Effects of continuous 7-day treatment with phenmetrazine (0.032–0.32 mg/kg/h) on choice between cocaine and food under baseline FR conditions (Food FR 100/Coc FR 10) in rhesus monkeys (n=6), except for the 0.32 mg/kg/h phenmetrazine dose, which was tested in four monkeys. Numbers in parentheses indicate the number of subjects contributing to that data point for the 0.32/h phenmetrazine treatment; responding in the remaining monkey was eliminated. Abscissae: unit dose of cocaine in mg per kg per injection. Top ordinate: percent cocaine choice. Bottom ordinate: number of ratio requirements (choices) completed per component. All points represent mean data±SEM obtained during the last 3 days of each 7-day treatment. Filled symbols indicate statistically significant (p⩽0.05) compared with the saline condition within a given unit cocaine dose.

Figure 2

Effects of FR manipulations on the cocaine- or food-associated key on choice between cocaine and food in rhesus monkeys. Abscissae: unit dose of cocaine in mg per kg per injection. Top ordinates: percent cocaine choice. Bottom ordinates: the number of ratio requirements (choices) completed per component. All points represent mean data±SEM obtained during the 3 days preceding each phenmetrazine treatment. Filled symbols indicate statistically significant (p⩽0.05) compared with the baseline FR condition (cocaine FR 10, food FR 100) within a given unit cocaine dose.

Figure 3

Effects of continuous 7-day treatment with phenmetrazine (0.032–0.1 mg/kg/h) on choice between cocaine and food under different cocaine FR conditions. Abscissae: unit dose of cocaine in mg per kg per injection. Top ordinates: percent cocaine choice. Bottom ordinates: the number of ratio requirements (choices) completed per component. All points represent mean data±SEM obtained during the last 3 days of each 7-day treatment from four monkeys. Filled symbols indicate statistically significant (p⩽0.05) compared with the saline condition within a given unit cocaine dose.
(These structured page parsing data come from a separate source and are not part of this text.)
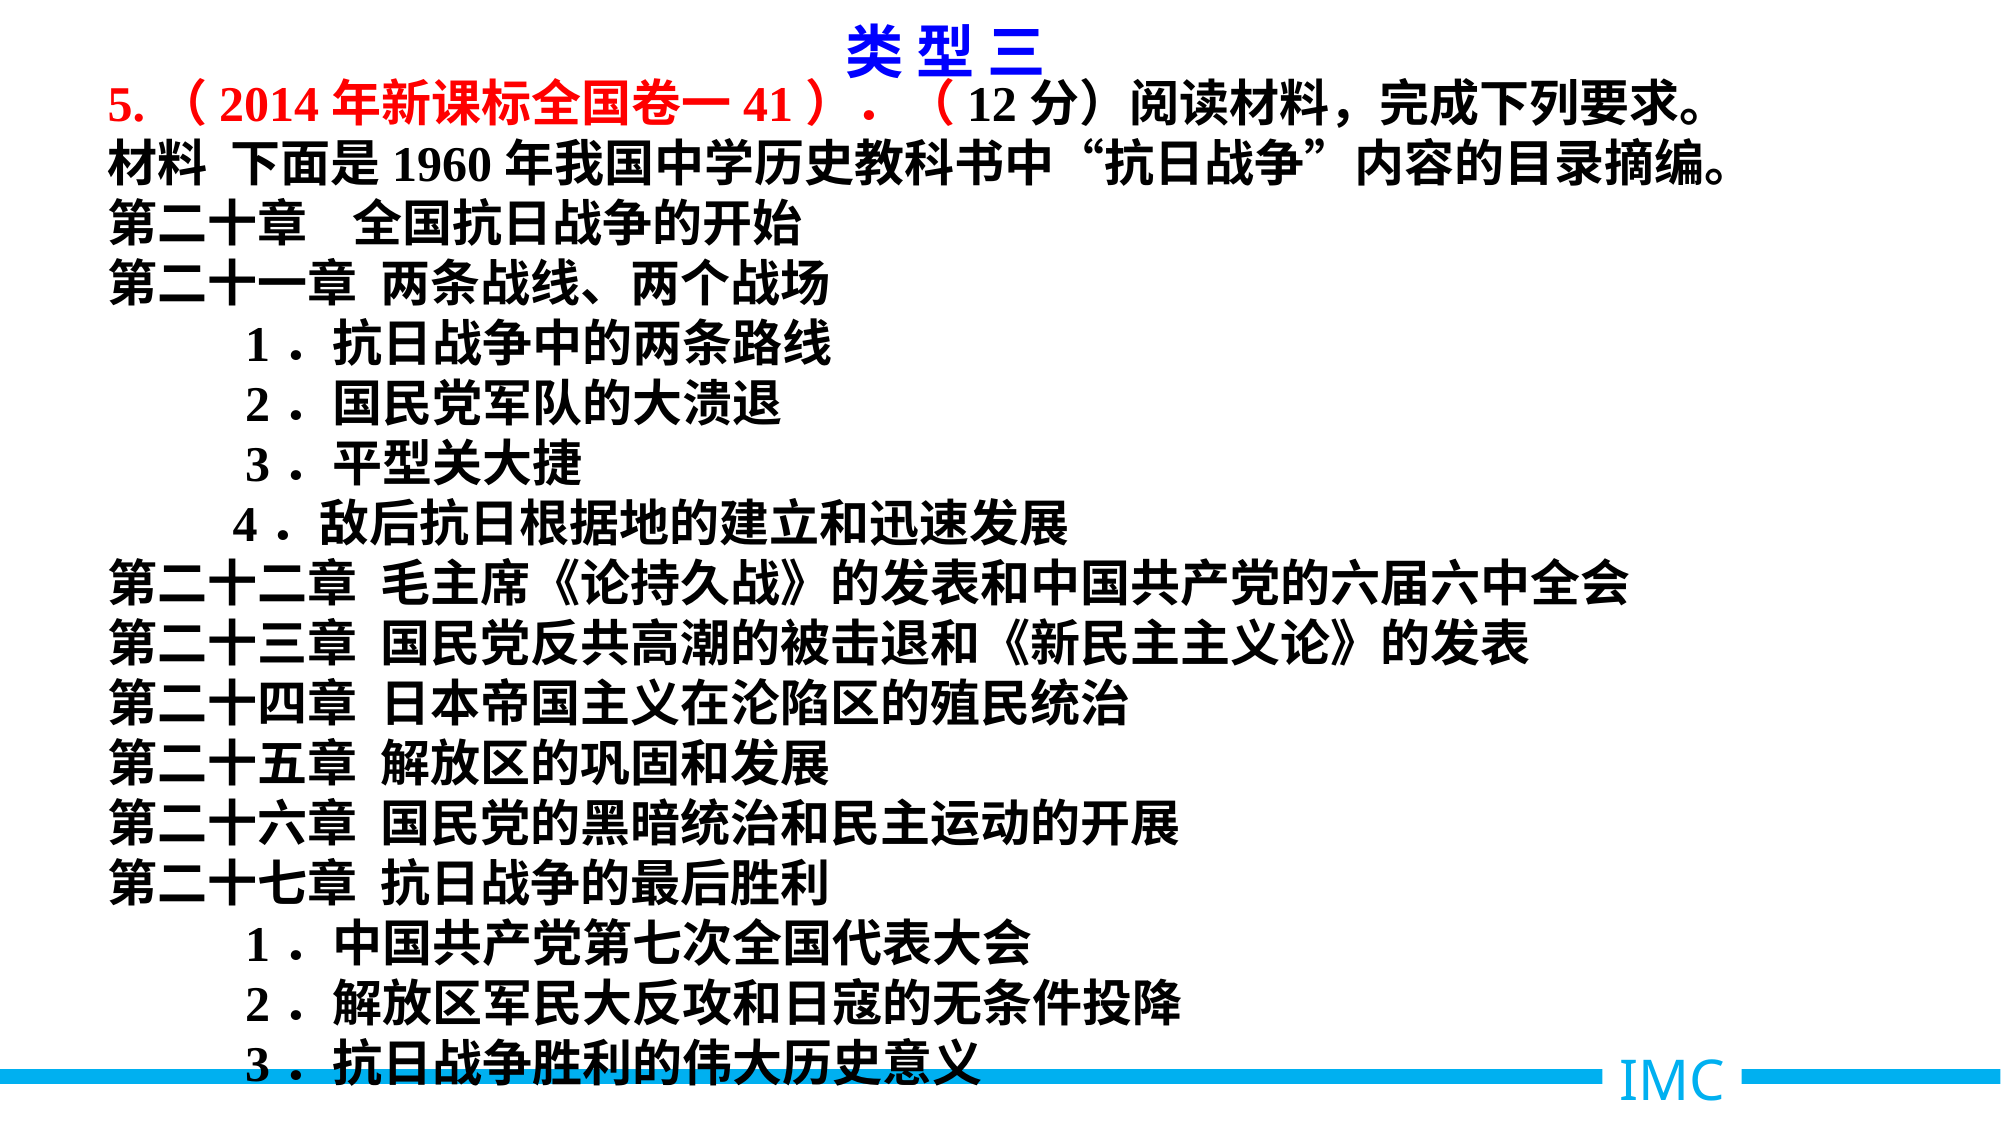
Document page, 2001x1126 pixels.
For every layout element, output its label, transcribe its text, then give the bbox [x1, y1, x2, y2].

text_box 类 型 三 [830, 8, 1062, 93]
text_box 5.（2014年新课标全国卷一41）．（12分）阅读材料，完成下列要求。 材料 下面是1960年我国中学历史教科书中“抗日战争”内容的目录摘编。 第二十章 全国抗日战争的开始 第二十一章 两条战线、两个战场 1．抗日战争中的两条路线 2．国民党军队的大溃退 3．平型关大捷 4．敌后抗日根据地的建立和迅速发展 第二十二章 毛主席《论持久战》的发表和中国共产党的六届六中全会 第二十三章 国民党反共高潮的被击退和《新民主主义论》的发表 第二十四章 日本帝国主义在沦陷区的殖民统治 第二十五章 解放区的巩固和发展 第二十六章 国民党的黑暗统治和民主运动的开展 第二十七章 抗日战争的最后胜利 1．中国共产党第七次全国代表大会 2．解放区军民大反攻和日寇的无条件投降 3．抗日战争胜利的伟大历史意义 [46, 63, 1938, 1126]
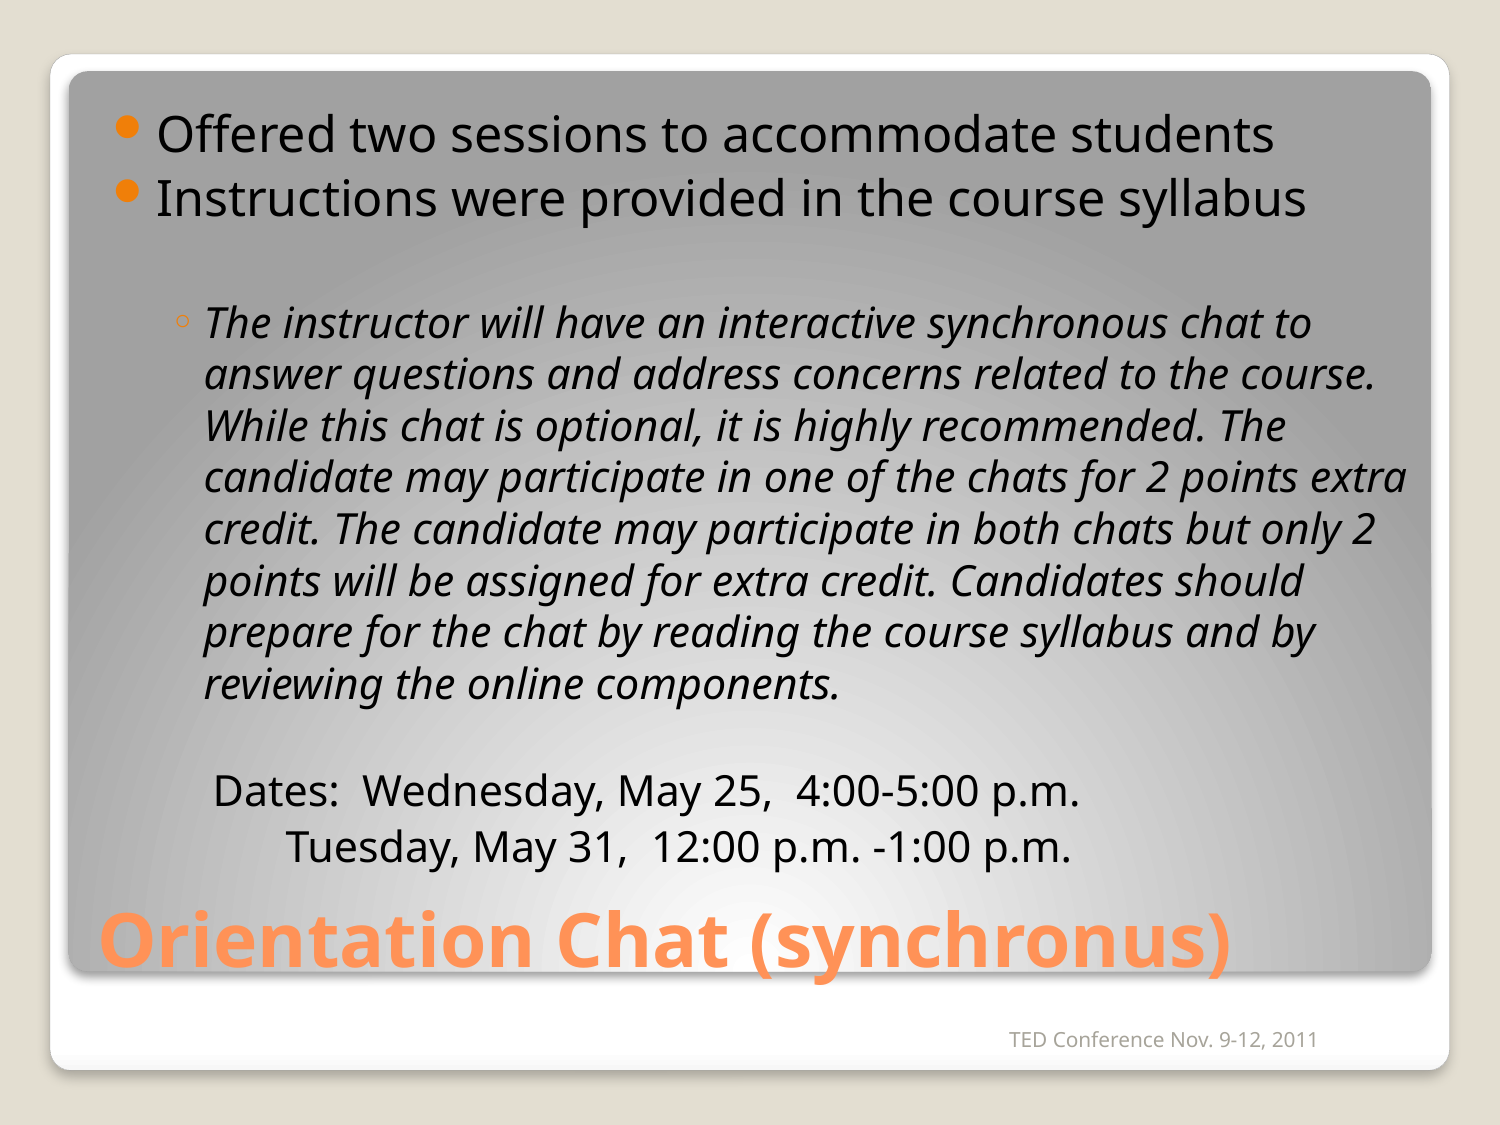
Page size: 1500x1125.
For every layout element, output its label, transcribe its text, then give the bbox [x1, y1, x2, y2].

The graphs for the baseline FR manipulations are the same data as in Figure 1.

Figure 4

Effects of continuous 7-day treatment with phenmetrazine (0.032–0.1 mg/kg/h) on choice between cocaine and food under different food FR conditions. Abscissae: unit dose of cocaine in mg per kg per injection. Top ordinates: percent cocaine choice. Bottom ordinates: the number of ratio requirements (choices) completed per component. All points represent mean data±SEM obtained during the last 3 days of each 7-day treatment. The food FR 100 and FR 10 conditions represent data from six monkeys, whereas the food FR 300 condition represents data from five monkeys. Filled symbols indicate statistically significant (p⩽0.05) compared with the saline condition within a given unit cocaine dose. The graphs for the baseline FR manipulations are the same data as in Figure 1.

Figure 5

Effects of continuous 7-day phenmetrazine treatment (0.032–0.32 mg/kg/h) on total, food, and cocaine choices under different cocaine and food FR conditions. Abscissae: experimental end point. Ordinates: number of ratio requirements (choices) completed per session. All bars represent mean data±SEM obtained during the last 3 days of each phenmetrazine treatment or the 3 days preceding each phenmetrazine treatment. *p⩽0.05, significantly different from the saline condition.